Yes it can ! it really depends on the machine you're using I guess. But you can have the same accuracy as other machines used by mouthpiece manufacturers (CNC, machining units, ...). As scientists, we really don't like the "finishing" because you loose all the information about the mouthpiece, you change the opening, you round all the angles... All that for aesthetic reasons
I read the thread just now and didn't see anything rude, it must have been elsewhere.I am excited that your company is incorporating acoustic science into the design and manufacture of saxophone mouthpieces. I would love to see your team of specialists address the question of what are the differences between the playing characteristics of a large chamber mouthpiece pushed farther on the cork to tune, and a smaller chamber mouthpiece with a longer shank pulled out to tune. A few years back there was a wonderful discussion of this topic on SOTW with Antoine Lefebvre which unfortunately ended abruptly when the rudeness of some members here caused him to leave the forum. His initial hypothesis was that both pieces would play the same in mode one, but would diverge in the higher modes.
His post is at this link: https://forum.saxontheweb.net/showt...th-on-tuning&p=1662181&viewfull=1#post1662181
The rudeness was elsewhere. I see where you are going with this, but I would hesitate to make that assumption because the "stretching" of the harmonic series causing the higher modes to go sharp is not the same as making the sounding length shorter as in the case of the palm keys---although they may be related.I read the thread just now and didn't see anything rude, it must have been elsewhere.
I did glean one very interesting point: that it appears a mouthpiece with a larger internal diameter (what we refer to as "larger chamber" not only will be pushed further on the neck to achieve the same pitch for a given note than a mouthpiece with a smaller internal diameter ("smaller chamber") - but also the second and higher harmonics will actually be higher in pitch. I interpret this to mean that for short tube notes, the inherent tendency to sharpen more when you push the mouthpiece in (due to basic geometry: 1" change in sounding length is a much bigger fraction of a 10" long tube than of a 30" long tube) - will be REINFORCED due to the acoustic characteristics of a large internal diameter chamber!
Did I understand that correctly?
Yeah, what I understood from skimming was that a "large chamber" MP will tend to have wider octaves and twelfths than a "small chamber" one - and then the difference in how sharp notes of different tube lengths get when you push in is (I think) independent of that.The rudeness was elsewhere. I see where you are going with this, but I would hesitate to make that assumption because the "stretching" of the harmonic series causing the higher modes to go sharp is not the same as making the sounding length shorter as in the case of the palm keys---although they may be related.

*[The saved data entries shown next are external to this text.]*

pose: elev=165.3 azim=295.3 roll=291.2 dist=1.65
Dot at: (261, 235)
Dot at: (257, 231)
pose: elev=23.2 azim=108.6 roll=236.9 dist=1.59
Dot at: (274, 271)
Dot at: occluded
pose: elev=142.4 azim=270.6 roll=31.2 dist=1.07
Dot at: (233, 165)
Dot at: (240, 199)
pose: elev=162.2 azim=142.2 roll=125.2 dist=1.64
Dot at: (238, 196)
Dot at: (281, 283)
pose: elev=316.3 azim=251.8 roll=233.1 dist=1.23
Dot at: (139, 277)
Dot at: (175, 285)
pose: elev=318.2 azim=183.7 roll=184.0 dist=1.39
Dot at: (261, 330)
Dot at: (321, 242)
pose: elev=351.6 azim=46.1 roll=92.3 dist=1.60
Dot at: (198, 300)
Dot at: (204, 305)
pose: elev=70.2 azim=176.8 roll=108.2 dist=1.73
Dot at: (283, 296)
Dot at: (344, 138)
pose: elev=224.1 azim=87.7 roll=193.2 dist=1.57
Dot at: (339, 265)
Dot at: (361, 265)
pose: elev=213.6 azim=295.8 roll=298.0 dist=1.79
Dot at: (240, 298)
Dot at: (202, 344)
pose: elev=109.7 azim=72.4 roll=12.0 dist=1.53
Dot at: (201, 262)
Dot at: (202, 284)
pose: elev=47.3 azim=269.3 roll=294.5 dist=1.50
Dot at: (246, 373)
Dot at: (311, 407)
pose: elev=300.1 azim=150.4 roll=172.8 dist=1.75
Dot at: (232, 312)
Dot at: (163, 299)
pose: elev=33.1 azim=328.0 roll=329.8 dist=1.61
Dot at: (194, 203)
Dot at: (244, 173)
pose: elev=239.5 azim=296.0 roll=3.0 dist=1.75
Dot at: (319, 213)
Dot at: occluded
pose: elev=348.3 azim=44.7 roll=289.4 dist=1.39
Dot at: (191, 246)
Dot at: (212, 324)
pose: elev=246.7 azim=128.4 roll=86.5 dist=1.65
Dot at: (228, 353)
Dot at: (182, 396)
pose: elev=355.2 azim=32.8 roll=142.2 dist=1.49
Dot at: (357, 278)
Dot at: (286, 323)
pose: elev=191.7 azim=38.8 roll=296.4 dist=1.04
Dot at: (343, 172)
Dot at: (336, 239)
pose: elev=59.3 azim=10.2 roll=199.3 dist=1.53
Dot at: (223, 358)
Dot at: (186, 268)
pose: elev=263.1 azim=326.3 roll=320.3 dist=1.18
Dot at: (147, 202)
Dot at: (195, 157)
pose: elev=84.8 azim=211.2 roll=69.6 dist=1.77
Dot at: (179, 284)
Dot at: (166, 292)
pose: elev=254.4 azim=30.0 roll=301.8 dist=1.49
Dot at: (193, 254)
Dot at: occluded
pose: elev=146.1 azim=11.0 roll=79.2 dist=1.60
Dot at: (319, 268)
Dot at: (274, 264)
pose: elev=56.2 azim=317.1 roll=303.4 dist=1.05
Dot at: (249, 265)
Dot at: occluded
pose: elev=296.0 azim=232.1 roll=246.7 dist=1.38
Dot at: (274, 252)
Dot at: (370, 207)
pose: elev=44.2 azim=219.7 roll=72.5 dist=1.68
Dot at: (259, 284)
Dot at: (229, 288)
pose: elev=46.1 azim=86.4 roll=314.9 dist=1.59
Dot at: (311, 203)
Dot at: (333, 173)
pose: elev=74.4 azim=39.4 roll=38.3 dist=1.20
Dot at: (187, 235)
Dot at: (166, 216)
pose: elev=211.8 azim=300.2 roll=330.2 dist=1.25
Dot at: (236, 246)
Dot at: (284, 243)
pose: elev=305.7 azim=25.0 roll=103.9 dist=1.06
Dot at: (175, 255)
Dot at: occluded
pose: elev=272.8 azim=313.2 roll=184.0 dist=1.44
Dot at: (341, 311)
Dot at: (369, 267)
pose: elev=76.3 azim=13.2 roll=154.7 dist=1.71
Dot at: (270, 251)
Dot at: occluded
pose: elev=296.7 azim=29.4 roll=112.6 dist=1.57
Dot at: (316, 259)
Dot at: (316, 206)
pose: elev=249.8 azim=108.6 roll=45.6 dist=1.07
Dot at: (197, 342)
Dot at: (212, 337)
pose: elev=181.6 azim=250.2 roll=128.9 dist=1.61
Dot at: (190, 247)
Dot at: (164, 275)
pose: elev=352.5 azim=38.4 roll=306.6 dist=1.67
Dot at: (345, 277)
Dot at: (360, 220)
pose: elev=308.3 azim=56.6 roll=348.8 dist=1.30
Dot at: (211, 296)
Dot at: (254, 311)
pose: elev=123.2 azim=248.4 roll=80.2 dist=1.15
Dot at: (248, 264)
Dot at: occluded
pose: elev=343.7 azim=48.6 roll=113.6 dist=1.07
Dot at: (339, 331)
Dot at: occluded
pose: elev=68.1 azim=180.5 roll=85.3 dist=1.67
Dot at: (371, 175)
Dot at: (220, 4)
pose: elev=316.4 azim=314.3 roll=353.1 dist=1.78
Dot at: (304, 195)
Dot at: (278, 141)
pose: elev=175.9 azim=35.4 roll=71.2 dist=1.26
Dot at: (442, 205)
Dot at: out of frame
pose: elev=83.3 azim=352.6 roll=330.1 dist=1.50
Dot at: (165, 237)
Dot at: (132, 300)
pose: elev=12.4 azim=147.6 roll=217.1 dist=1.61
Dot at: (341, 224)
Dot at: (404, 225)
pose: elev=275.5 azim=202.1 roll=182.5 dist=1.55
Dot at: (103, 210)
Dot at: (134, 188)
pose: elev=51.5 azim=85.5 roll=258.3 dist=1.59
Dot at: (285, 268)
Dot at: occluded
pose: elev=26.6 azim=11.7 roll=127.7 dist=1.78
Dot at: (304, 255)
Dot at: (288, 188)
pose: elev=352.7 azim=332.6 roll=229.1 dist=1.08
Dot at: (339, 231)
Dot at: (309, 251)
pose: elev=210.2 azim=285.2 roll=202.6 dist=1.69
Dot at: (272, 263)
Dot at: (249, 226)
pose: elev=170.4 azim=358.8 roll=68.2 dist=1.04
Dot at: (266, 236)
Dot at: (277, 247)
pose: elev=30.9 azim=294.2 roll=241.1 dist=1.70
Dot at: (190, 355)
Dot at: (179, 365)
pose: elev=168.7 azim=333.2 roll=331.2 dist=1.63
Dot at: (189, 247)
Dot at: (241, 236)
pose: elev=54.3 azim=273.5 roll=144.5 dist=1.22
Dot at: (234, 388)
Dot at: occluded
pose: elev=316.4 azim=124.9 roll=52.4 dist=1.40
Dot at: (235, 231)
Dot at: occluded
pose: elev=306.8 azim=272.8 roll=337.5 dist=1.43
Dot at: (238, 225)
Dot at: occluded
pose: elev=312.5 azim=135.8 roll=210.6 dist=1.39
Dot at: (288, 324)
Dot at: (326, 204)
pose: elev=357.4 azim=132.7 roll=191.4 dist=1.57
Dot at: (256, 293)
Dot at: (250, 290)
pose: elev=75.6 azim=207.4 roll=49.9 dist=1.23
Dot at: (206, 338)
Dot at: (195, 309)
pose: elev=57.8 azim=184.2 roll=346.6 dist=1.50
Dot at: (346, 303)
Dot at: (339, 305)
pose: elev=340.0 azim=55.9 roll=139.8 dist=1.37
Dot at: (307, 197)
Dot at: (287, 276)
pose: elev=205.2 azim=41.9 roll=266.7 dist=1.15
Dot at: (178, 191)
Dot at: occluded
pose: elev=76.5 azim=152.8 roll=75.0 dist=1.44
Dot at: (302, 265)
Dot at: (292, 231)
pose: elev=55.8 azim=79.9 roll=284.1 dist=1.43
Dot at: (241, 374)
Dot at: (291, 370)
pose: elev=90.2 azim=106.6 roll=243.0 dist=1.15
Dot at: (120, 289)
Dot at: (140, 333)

If the chamber is larger you're right, there is more volume inside the mouthpiece, so to get the same tuning it has to be adjusted. Best way to do that (what we do at Syos) is to modify the length of the mouthpiece at the bottom (the shank). The exact volume you gain with increasing the chamber has to be removed by shortening the shank (it's a simple mathematic operation). That explain why our mouthpieces don't have the same length: we usually use 10 different chamber sizes, so each has its corresponding length.My experience has been that the "most in tune to A=440" position of a "large chamber" mouthpiece is closer in than the "most in tune to A-440" position of a "small chamber" mouthpiece. This makes sense theoretically if we believe that the "most in tune" position of a mouthpiece is where its chamber volume (less, of course, what's occupied by the neck) is an approximation of the "missing cone".